Once option is for you to be authorised to talk to the doctor, and find out exactly why there was this recommendation. Perhaps D opened up to the doctor in a way you haven’t heard yourself. D may have been in ‘shock’ too, over you backing off because you are “no longer willing to put another year of my life on hold”. He could probably see even more pressure on himself, including to organise all of this on an ongoing basis.
A long hours ‘caregiver and companion’ to provide most of what D and you do, is quite likely to cost more than a facility, while providing less ‘care and companionship’ for M. Perhaps the best way to get over your ‘shock’ is to list exactly how much time and energy each of you is putting into M’s care, break it down into shifts for an ‘aide’ or two, cost it, and then compare it to the MC option.

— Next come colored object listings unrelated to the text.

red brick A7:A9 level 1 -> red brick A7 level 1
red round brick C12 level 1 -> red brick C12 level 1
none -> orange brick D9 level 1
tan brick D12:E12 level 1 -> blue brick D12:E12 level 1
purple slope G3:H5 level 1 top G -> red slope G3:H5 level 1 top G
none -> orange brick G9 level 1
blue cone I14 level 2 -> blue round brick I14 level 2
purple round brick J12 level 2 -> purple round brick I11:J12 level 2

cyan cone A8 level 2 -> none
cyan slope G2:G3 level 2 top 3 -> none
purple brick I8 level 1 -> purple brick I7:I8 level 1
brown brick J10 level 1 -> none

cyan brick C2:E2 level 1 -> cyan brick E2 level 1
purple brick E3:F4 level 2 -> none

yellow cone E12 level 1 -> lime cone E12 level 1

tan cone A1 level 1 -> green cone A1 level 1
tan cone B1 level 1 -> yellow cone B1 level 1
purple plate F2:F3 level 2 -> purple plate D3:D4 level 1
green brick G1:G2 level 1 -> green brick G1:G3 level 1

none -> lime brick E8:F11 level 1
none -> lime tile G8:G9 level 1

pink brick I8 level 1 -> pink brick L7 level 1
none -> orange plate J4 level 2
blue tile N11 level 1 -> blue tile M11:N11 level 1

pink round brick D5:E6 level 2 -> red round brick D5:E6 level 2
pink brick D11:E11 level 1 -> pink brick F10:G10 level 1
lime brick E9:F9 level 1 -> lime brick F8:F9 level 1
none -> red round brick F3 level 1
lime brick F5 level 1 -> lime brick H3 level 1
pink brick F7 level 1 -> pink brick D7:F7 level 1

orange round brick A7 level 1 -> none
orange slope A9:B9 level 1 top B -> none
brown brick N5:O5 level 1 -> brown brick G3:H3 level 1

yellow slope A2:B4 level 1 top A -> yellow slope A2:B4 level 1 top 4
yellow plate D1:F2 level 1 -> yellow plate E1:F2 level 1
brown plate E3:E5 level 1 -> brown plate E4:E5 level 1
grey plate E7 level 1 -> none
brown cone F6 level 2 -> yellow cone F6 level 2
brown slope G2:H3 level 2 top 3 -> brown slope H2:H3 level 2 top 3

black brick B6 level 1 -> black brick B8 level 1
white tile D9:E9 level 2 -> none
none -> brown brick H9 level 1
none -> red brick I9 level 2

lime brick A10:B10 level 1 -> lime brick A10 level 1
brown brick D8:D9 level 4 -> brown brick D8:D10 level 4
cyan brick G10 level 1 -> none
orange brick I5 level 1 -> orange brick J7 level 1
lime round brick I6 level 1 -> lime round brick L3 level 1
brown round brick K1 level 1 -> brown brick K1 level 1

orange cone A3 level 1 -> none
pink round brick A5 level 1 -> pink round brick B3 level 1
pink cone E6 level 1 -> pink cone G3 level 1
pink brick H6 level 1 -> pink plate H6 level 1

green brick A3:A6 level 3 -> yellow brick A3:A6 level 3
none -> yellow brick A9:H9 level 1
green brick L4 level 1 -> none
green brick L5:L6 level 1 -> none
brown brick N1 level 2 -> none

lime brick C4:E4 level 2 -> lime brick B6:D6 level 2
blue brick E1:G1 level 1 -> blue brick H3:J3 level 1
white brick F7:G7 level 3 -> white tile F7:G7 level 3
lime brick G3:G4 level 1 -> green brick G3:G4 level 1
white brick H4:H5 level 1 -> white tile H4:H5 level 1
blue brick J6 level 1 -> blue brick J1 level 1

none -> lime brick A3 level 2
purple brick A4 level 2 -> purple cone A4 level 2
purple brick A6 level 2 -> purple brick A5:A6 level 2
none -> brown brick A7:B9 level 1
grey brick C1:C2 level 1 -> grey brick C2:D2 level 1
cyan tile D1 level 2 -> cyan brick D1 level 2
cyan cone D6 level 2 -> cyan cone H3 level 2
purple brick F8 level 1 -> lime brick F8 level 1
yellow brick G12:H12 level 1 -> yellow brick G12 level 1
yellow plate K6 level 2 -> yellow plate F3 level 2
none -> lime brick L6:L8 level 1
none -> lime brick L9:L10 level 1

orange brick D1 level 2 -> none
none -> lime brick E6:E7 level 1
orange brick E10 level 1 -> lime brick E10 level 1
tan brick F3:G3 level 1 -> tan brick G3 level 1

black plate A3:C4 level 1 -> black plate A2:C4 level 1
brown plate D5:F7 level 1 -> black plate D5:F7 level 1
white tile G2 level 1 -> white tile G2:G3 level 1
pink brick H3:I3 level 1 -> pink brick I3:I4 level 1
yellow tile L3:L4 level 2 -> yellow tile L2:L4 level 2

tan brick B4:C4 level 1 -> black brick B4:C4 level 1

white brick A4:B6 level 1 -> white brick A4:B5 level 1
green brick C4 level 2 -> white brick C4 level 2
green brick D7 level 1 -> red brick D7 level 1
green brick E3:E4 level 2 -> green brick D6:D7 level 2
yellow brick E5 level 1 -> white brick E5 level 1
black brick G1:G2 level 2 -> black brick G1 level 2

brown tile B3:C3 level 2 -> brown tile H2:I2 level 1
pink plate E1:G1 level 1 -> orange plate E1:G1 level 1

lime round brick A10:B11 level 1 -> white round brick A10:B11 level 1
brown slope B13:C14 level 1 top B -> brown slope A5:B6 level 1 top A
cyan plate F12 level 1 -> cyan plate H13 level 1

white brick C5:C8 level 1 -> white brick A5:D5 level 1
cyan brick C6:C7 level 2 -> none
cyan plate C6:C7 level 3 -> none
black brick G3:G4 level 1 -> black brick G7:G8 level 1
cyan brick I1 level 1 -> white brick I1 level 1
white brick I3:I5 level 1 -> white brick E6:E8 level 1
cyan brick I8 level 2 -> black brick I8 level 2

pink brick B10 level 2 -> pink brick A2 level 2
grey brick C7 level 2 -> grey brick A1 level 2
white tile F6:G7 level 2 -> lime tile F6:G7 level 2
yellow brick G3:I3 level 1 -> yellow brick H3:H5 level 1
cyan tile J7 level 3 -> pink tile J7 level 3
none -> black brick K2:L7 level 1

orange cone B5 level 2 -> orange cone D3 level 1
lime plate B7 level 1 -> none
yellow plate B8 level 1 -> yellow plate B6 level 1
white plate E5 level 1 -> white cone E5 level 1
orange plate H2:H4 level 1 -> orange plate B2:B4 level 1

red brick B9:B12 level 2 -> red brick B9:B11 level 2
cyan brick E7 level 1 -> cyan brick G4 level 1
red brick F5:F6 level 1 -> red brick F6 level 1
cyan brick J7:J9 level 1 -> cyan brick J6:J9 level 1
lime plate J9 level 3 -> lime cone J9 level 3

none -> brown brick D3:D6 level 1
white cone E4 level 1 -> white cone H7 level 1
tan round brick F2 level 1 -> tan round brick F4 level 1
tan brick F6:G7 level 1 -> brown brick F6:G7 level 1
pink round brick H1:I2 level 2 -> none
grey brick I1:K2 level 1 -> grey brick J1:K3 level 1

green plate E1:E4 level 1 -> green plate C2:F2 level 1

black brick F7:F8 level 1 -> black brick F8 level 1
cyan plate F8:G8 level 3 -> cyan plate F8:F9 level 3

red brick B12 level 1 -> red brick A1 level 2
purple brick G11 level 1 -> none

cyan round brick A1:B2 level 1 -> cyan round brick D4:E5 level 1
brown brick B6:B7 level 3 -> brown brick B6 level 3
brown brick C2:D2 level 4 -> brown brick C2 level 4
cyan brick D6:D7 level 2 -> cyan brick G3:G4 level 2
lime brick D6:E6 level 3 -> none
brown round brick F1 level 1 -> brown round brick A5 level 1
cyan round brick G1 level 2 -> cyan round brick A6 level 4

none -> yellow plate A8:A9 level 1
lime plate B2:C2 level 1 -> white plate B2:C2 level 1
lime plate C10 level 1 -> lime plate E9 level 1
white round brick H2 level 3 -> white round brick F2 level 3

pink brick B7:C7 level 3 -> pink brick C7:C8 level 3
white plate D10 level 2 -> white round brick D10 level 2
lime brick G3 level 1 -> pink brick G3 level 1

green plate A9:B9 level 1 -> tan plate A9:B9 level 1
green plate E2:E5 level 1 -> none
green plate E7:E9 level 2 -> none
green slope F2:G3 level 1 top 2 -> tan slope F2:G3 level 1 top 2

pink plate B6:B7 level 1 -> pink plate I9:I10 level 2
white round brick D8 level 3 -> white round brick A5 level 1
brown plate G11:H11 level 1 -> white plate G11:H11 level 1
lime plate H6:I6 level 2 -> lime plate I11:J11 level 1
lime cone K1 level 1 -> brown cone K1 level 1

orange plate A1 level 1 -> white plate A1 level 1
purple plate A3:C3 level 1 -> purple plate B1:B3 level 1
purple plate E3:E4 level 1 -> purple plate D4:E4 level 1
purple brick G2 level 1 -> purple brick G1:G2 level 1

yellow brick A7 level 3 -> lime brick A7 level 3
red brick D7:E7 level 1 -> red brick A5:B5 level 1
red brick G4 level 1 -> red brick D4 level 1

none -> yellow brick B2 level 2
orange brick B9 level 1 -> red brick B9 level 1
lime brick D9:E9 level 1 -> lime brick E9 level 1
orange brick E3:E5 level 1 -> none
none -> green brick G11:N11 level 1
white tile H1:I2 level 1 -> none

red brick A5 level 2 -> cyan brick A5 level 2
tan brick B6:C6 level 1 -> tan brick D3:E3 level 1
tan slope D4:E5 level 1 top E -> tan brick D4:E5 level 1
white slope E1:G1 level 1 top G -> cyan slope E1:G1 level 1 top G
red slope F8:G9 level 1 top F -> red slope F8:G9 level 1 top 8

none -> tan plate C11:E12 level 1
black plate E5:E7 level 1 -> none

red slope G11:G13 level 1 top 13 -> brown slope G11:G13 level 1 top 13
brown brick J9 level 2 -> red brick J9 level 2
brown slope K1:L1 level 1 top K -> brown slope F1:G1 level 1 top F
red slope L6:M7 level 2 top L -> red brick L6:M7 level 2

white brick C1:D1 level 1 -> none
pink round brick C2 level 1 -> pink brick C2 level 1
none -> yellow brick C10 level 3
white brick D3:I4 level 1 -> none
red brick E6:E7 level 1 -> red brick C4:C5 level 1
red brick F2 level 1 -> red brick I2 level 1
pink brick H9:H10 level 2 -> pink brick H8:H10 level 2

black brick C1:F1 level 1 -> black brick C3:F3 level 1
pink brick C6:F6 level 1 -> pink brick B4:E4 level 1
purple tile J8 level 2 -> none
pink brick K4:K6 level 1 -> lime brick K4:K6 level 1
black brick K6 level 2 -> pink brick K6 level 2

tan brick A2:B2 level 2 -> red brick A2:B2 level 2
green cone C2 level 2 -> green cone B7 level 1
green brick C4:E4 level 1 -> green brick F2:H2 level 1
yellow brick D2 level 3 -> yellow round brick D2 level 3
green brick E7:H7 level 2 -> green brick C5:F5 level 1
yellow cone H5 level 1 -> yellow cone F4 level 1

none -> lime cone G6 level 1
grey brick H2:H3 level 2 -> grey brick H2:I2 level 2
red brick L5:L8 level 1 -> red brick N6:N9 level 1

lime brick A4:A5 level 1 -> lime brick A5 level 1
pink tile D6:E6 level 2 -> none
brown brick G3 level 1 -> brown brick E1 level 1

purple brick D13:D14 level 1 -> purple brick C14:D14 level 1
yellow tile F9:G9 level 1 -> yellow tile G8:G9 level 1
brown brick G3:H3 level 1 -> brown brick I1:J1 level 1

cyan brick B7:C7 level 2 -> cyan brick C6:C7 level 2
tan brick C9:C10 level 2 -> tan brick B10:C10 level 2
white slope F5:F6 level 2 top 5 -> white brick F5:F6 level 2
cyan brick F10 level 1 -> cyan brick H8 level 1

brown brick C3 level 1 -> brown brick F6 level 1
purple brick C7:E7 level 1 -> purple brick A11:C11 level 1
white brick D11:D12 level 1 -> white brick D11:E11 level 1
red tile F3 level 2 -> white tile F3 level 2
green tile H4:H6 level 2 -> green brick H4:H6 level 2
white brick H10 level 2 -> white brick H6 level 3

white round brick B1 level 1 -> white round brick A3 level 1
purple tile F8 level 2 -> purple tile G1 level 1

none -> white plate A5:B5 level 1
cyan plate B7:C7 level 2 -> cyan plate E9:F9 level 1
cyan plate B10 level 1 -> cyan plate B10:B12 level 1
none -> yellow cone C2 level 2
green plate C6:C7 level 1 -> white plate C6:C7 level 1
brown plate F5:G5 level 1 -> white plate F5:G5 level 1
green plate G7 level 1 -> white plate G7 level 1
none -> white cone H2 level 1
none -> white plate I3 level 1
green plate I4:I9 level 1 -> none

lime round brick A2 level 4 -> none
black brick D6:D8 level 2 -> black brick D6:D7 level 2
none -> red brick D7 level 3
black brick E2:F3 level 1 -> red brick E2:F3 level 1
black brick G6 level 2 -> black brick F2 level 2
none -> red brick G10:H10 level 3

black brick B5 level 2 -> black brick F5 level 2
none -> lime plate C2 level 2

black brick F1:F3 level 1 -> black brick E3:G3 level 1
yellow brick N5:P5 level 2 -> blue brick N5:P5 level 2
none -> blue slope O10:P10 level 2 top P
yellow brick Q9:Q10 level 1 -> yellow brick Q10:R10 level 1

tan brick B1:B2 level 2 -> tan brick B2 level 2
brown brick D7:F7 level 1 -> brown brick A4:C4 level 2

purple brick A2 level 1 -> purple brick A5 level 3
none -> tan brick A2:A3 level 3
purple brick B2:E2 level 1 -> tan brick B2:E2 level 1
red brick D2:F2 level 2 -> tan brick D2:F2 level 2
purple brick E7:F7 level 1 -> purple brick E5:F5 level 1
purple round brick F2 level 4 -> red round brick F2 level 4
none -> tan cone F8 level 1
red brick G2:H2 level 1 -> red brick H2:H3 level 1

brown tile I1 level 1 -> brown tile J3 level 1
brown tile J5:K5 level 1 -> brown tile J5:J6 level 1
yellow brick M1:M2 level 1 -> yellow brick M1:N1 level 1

Clearly, it’s time to reassess the present and what is coming for the future.
You need to find out if this is what's really holding your Dad back from doing anything more than what he's doing now. If you can discover that financial worries are involved, you can help get Dad some answers regarding possible solutions. Explore Medicaid eligibility for Mom's Memory Care costs via an Elder Law Attorney.
Good luck and good wishes.
He is the husband, he is the one who lives with her all day every day.
You and your siblings may be in denial. You want mom home with him, but none of you are taking on the burden of living with her full time and meeting her care needs. That is a burden on your father, and he is saying he can't do it any more!
It was your mistake to get fired from your job to become a slave to their needs.
Get another job, let your dad manage his and his wife's lives.